| 阅读材料 |
------------------------------
IAudioPolicyService.startInput会去通过binder调用AudioPolicyService.startInput,所以我们继续看AudioPolicyService.startInput
6.APS.startInput(c++)
在AudioPolicyService.cpp,并没有找到startInput,然后在同目录下的AudioPolicyIntefaceImpl.cpp,找到其实现。
目录: frameworks/av/services/audiopolicy/AudioPolicyIntefaceImpl.cpp
status_t AudioPolicyService::startInput(audio_io_handle_t input,
audio_session_t session)
{
if (mAudioPolicyManager == NULL) {
return NO_INIT;
}
Mutex::Autolock _l(mLock);
return mAudioPolicyManager->startInput(input, session);
}
在AudioPolicyService.h中找到mAudioPolicyManager的变量类型
AudioPolicyInterface *mAudioPolicyManager;
而AudioPolicyInterface实际上由不同的平台各自实现的。当然也有默认的。
这个类的作用是:
- 跟踪当前系统状态(可移动设备连接、电话状态、用户请求…)。系统状态更改和用户操作将通过audiopolicyInterface的方法通知音频策略管理器。
- 创建audioTrack对象时接收的process getoutput()
- 同样处理从音频记录对象接收的getinput()和putinput()查询,并配置音频输入。
在这里我们看看Android默认实现的类
ps:这一块的源码真不好理,加上我半吊子的c++水平…
7.APMB.startInput(c++)
目录:hardware/libhardware_legacy/audio/AudioPolicyManagerBase.cpp
status_t AudioPolicyManagerBase::startInput(audio_io_handle_t input)
------------------------------
| 所给记录 |
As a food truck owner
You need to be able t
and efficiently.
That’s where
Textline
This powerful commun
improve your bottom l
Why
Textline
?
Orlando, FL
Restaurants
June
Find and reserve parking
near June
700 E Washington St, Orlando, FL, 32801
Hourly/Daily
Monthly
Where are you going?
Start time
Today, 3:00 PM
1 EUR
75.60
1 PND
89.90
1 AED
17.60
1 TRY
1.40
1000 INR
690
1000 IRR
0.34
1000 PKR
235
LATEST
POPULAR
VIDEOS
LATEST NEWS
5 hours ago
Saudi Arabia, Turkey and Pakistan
------------------------------
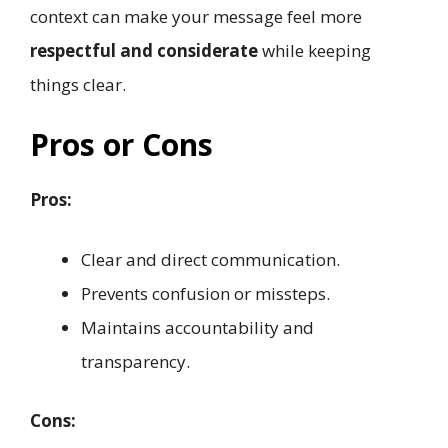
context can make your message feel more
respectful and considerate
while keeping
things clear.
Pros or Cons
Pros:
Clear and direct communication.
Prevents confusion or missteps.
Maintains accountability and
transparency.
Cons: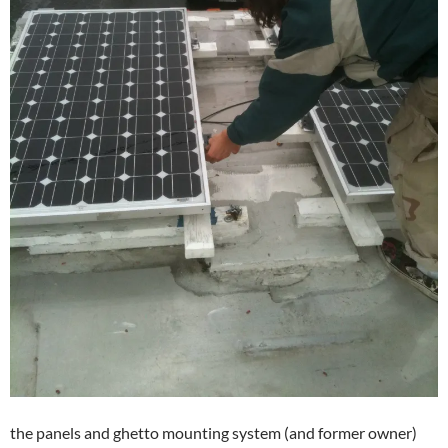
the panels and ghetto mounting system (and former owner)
------------------------------
| 任务 |
根据关于AudioPolicyService源码分析的阅读材料,在AudioPolicyService.h中查到的mAudioPolicyManager的变量类型是什么?

| 本题答案 |
AudioPolicyInterface *,即指向AudioPolicyInterface的指针。